# Backyard found: 68 Coupe



## VolkerGermany (Aug 10, 2011)

Hey

i found this in a backyard of a shop in Baltimore.

Bad news: It´s not a GTO
Good news (?): It´s mine now


----------



## Rukee (Feb 8, 2007)

Just needs a trunk latch and your ready to go!! :cheers

On a good note, as long it's already cloned, might as well run with it!


----------



## VolkerGermany (Aug 10, 2011)

There´s a 350 in it, that´s not much, so i will see for a 400 or 455.

For the interiorsomeparts are missing, trim, middle console and both floorpans in the feet-area.

And the Dash is, let´s say, little overworked


----------



## Eric Animal (Oct 28, 2007)

All those interior parts are readily available....CONGRATS on your new car....I have a 500HP 400 stroker, that would look great under the Tannenbaum.

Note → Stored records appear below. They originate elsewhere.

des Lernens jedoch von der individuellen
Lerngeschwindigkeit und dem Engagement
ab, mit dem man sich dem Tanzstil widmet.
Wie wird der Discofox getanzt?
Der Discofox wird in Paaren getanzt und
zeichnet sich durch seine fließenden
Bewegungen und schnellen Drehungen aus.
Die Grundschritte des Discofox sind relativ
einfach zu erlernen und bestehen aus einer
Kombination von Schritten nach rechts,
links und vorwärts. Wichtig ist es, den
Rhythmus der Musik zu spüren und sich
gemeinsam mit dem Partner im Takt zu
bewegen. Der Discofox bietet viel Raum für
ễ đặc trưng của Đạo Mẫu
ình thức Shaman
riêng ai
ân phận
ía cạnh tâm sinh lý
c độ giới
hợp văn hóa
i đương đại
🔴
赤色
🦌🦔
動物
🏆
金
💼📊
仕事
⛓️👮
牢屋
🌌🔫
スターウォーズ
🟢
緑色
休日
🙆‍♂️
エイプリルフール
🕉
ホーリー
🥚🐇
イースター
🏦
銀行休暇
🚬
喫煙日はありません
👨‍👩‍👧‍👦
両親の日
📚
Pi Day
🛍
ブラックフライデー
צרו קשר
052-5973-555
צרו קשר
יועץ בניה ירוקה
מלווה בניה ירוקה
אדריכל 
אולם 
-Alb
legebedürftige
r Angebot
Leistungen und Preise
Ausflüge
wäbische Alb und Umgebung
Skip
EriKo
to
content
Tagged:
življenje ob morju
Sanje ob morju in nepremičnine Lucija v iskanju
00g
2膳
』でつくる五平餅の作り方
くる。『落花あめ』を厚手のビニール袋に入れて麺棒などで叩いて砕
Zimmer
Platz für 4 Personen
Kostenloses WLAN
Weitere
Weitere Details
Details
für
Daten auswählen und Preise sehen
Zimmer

Eric:cheers


----------



## 67/04gto (Jan 15, 2005)

congrats where in baltimore was it


----------



## VolkerGermany (Aug 10, 2011)

Was in Rosedale, a Shop at the Pulasky Highway

It will not be here before Christmas.. even not behind Santa´s Sleed.......

I will search for a 400 or 455 so AHM Performance, my Engine.Shop, can build


----------



## 67/04gto (Jan 15, 2005)

i use to work dwn that way,my house isnt far from there.well hope you enjoy it,


----------